O professor Robbins também aponta o efeito das métricas na qualidade. Primeiro, há pressão para aprovar alunos a fim de favorecer essas métricas – um fato bem conhecido no Brasil, tanto no setor público quanto no privado. Além disso, essas métricas “favorecem cursos grandes ou online que podem processar centenas de alunos simultaneamente. Todos sabem que uma palestra com 300 pessoas é mais 'eficiente' do que vinte seminários com 15 pessoas, independentemente da qualidade pedagógica. Em seminários menores, posições extremas enfrentam questionamentos e discussões de colegas e professores. Há pouca oportunidade para diálogo ou troca intelectual em uma palestra ou formato online. Um professor carismático pode apresentar pontos de vista ousados para centenas de alunos ao mesmo tempo, sem nenhuma oportunidade significativa para debate. As métricas mostrarão alto número de matrículas e utilização eficiente de recursos.”

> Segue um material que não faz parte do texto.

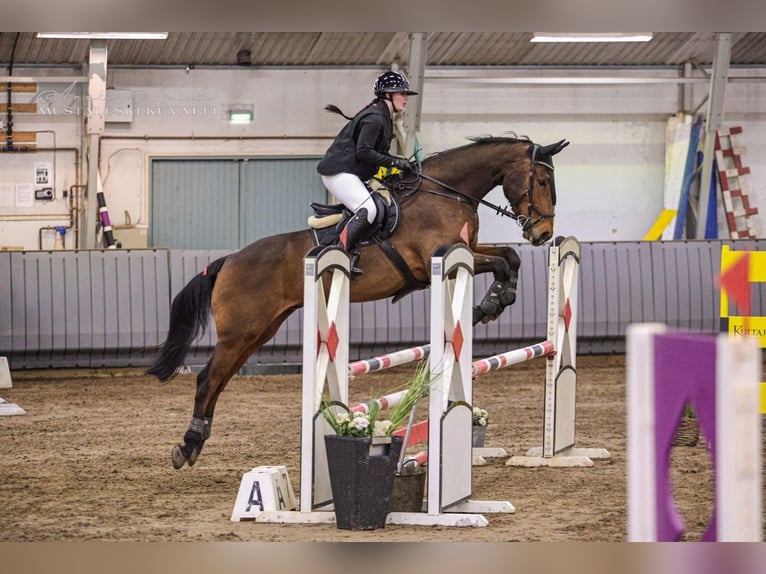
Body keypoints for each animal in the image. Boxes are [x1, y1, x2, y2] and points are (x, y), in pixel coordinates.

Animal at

Aqui temos os mesmos problemas das universidades privadas brasileiras durante a era da expansão, exceto pelo fato de o professor carismático alcançar o status de celebridade — porque no Brasil as universidades públicas ainda são as mais procuradas e não há turmas com 300 alunos. No entanto, o fenômeno dos professores carismáticos também começa a aparecer por aqui, com iniciativas como a Faculdade Mar Atlântico, de um instagrammer de direita, e os programas de pós-graduação vendidos pela ICL, uma plataforma de marketing digital de esquerda. O mundo dos coaches se cruza, online, com o dos diplomas universitários. Vamos ver se pega.
Bem, o que podemos concluir é que o esfacelamento das universidades em todo o Ocidente provavelmente decorre de um modelo de gestão americano de 2002, que desvaloriza tanto o professor quanto a produção de conhecimento em favor de métricas empresariais de "eficiência" que tratam o aluno como um cliente. Tracei um paralelo com o Brasil, e leitores estrangeiros certamente podem comparar com seu país de origem.